Object state transitions
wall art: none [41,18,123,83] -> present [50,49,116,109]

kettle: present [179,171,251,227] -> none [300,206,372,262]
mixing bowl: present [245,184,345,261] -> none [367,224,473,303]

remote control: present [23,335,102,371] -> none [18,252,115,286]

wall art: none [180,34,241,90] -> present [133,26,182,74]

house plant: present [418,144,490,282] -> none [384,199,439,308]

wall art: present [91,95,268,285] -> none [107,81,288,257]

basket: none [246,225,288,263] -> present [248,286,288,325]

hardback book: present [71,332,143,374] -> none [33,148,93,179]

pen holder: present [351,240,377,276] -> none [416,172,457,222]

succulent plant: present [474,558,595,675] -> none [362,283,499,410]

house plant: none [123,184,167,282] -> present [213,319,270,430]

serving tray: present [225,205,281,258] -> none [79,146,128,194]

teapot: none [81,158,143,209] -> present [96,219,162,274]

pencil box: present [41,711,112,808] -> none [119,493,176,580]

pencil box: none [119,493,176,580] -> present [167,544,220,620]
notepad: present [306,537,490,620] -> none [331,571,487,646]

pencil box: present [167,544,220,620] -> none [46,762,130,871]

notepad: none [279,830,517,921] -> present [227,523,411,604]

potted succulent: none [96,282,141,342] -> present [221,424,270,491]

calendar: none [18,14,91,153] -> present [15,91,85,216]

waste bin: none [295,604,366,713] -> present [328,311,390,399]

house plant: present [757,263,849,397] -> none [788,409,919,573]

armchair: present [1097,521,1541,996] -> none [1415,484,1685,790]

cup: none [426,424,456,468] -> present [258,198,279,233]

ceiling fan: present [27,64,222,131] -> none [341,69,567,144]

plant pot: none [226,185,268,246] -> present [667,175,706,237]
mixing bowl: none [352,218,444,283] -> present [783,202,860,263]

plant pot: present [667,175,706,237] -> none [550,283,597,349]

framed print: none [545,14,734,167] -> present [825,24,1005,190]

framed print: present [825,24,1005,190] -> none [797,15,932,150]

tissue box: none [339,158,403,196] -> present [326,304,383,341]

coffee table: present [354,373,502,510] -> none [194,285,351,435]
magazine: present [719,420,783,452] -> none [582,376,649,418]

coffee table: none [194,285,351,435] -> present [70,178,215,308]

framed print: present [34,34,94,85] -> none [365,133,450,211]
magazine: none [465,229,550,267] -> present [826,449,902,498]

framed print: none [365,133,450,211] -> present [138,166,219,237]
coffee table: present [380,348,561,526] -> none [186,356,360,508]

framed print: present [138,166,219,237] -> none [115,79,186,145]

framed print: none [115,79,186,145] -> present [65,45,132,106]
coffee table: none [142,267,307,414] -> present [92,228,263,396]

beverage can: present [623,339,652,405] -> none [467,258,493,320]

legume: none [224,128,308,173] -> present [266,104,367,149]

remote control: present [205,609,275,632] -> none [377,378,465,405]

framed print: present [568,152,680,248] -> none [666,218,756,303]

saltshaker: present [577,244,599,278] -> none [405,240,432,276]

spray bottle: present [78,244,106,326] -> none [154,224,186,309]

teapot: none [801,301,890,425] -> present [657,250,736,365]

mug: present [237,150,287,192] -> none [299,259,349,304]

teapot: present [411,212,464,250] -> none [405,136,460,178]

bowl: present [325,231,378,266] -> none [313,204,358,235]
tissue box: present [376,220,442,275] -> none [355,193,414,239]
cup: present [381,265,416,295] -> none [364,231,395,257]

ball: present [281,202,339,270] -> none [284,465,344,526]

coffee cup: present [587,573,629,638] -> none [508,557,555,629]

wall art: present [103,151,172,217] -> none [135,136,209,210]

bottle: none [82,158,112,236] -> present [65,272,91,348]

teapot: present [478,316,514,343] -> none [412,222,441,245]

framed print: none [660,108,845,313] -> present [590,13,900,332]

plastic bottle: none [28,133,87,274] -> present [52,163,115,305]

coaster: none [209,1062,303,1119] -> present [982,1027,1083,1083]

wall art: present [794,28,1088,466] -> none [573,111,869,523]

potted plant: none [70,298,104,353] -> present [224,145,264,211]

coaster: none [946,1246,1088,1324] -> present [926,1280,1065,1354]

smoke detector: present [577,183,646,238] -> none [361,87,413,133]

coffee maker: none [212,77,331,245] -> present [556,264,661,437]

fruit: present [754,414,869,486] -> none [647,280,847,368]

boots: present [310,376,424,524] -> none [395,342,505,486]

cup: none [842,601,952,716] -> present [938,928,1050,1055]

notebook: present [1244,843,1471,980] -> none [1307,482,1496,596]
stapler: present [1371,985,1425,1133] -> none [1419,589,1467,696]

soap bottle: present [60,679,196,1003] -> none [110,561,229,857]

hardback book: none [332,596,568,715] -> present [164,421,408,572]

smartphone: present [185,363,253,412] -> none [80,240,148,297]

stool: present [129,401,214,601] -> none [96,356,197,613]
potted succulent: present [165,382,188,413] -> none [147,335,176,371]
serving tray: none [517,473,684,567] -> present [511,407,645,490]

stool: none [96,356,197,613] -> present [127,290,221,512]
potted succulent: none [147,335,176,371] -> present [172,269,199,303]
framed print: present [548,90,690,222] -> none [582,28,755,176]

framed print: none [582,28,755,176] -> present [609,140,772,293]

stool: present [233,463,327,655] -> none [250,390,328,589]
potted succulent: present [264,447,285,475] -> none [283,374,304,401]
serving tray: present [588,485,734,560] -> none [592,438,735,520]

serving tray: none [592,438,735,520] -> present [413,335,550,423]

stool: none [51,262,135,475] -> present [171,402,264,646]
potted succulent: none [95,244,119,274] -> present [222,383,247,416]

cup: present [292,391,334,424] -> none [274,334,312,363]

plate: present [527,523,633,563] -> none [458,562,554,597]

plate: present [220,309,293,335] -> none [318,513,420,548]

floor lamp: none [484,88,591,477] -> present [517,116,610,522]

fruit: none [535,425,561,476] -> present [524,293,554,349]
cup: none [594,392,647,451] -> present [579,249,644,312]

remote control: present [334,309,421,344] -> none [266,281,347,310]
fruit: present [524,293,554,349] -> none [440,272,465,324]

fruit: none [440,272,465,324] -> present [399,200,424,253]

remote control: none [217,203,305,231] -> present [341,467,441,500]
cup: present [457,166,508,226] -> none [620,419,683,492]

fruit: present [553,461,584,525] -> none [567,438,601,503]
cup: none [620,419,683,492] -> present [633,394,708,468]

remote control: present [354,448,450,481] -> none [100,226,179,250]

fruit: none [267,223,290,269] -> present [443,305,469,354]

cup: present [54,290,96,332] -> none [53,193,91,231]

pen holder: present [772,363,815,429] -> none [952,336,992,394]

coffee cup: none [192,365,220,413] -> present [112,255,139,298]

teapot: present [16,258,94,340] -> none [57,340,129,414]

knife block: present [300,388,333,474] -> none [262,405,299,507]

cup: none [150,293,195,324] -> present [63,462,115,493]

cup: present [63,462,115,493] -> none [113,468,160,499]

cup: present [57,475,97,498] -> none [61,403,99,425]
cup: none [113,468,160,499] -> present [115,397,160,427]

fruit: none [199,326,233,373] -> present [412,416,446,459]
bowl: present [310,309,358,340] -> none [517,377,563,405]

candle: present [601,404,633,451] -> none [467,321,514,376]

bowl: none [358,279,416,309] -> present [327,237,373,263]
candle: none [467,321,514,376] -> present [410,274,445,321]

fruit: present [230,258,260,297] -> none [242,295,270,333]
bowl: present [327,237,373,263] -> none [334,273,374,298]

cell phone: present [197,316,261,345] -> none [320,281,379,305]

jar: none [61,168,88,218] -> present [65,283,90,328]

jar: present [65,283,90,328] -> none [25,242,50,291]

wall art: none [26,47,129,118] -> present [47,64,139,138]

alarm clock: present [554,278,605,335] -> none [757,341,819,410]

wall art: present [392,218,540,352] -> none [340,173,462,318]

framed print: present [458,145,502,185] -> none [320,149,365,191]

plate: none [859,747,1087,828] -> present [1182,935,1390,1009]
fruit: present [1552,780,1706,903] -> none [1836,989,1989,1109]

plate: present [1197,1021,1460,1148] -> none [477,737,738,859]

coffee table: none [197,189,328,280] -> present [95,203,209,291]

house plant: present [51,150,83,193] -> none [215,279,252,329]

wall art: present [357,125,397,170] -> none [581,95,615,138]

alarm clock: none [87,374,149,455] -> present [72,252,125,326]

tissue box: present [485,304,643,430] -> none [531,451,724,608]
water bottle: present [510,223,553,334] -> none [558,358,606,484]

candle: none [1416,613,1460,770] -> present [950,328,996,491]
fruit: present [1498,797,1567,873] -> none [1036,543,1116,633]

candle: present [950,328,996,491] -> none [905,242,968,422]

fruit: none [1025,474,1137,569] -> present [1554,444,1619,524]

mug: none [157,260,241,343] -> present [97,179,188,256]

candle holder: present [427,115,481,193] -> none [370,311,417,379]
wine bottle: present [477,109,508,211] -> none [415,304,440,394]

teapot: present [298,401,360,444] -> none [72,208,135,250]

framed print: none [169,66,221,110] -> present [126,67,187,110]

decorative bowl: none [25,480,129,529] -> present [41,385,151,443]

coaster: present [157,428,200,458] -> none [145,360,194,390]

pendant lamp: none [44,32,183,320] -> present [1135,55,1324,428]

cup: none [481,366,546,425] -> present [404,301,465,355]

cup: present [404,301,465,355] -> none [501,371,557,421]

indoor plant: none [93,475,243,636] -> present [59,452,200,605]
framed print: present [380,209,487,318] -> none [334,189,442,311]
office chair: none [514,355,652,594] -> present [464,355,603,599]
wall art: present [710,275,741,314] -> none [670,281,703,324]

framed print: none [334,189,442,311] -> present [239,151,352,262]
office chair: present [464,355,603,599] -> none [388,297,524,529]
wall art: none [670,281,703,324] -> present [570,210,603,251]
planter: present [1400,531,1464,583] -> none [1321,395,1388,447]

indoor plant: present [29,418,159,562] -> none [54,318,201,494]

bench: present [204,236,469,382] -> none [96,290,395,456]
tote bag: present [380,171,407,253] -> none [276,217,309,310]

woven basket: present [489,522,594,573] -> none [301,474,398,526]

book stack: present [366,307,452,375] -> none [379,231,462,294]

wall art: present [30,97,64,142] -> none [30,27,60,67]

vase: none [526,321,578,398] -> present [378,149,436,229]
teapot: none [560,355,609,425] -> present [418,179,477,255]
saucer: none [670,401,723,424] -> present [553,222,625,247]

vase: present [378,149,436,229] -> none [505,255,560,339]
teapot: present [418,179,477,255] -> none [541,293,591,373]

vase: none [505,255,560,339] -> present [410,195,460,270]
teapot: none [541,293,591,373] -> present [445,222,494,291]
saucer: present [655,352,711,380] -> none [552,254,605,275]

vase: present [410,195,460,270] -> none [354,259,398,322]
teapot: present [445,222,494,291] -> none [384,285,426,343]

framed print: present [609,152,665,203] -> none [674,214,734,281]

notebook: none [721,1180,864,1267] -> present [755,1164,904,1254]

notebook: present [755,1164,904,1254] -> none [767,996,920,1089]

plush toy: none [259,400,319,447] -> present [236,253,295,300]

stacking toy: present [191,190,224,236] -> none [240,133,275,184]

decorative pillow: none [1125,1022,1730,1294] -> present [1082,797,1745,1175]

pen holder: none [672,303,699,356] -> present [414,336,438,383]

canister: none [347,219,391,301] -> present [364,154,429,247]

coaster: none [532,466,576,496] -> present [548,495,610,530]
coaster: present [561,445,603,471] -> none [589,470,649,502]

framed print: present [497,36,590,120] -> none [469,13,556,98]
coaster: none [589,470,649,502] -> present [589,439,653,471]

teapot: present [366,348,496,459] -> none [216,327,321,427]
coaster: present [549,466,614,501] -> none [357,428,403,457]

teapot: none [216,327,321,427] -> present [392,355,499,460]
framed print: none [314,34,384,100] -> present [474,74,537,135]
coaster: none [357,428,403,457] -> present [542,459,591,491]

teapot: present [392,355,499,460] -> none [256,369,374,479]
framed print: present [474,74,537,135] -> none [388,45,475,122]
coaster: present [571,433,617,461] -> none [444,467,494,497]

What you will do ::
Verbatim output is expected for the lines from the start of the data to the line in which "pencil box: present [41,711,112,808]" appears, both included.

Output ::
wall art: none [41,18,123,83] -> present [50,49,116,109]

kettle: present [179,171,251,227] -> none [300,206,372,262]
mixing bowl: present [245,184,345,261] -> none [367,224,473,303]

remote control: present [23,335,102,371] -> none [18,252,115,286]

wall art: none [180,34,241,90] -> present [133,26,182,74]

house plant: present [418,144,490,282] -> none [384,199,439,308]

wall art: present [91,95,268,285] -> none [107,81,288,257]

basket: none [246,225,288,263] -> present [248,286,288,325]

hardback book: present [71,332,143,374] -> none [33,148,93,179]

pen holder: present [351,240,377,276] -> none [416,172,457,222]

succulent plant: present [474,558,595,675] -> none [362,283,499,410]

house plant: none [123,184,167,282] -> present [213,319,270,430]

serving tray: present [225,205,281,258] -> none [79,146,128,194]

teapot: none [81,158,143,209] -> present [96,219,162,274]

pencil box: present [41,711,112,808] -> none [119,493,176,580]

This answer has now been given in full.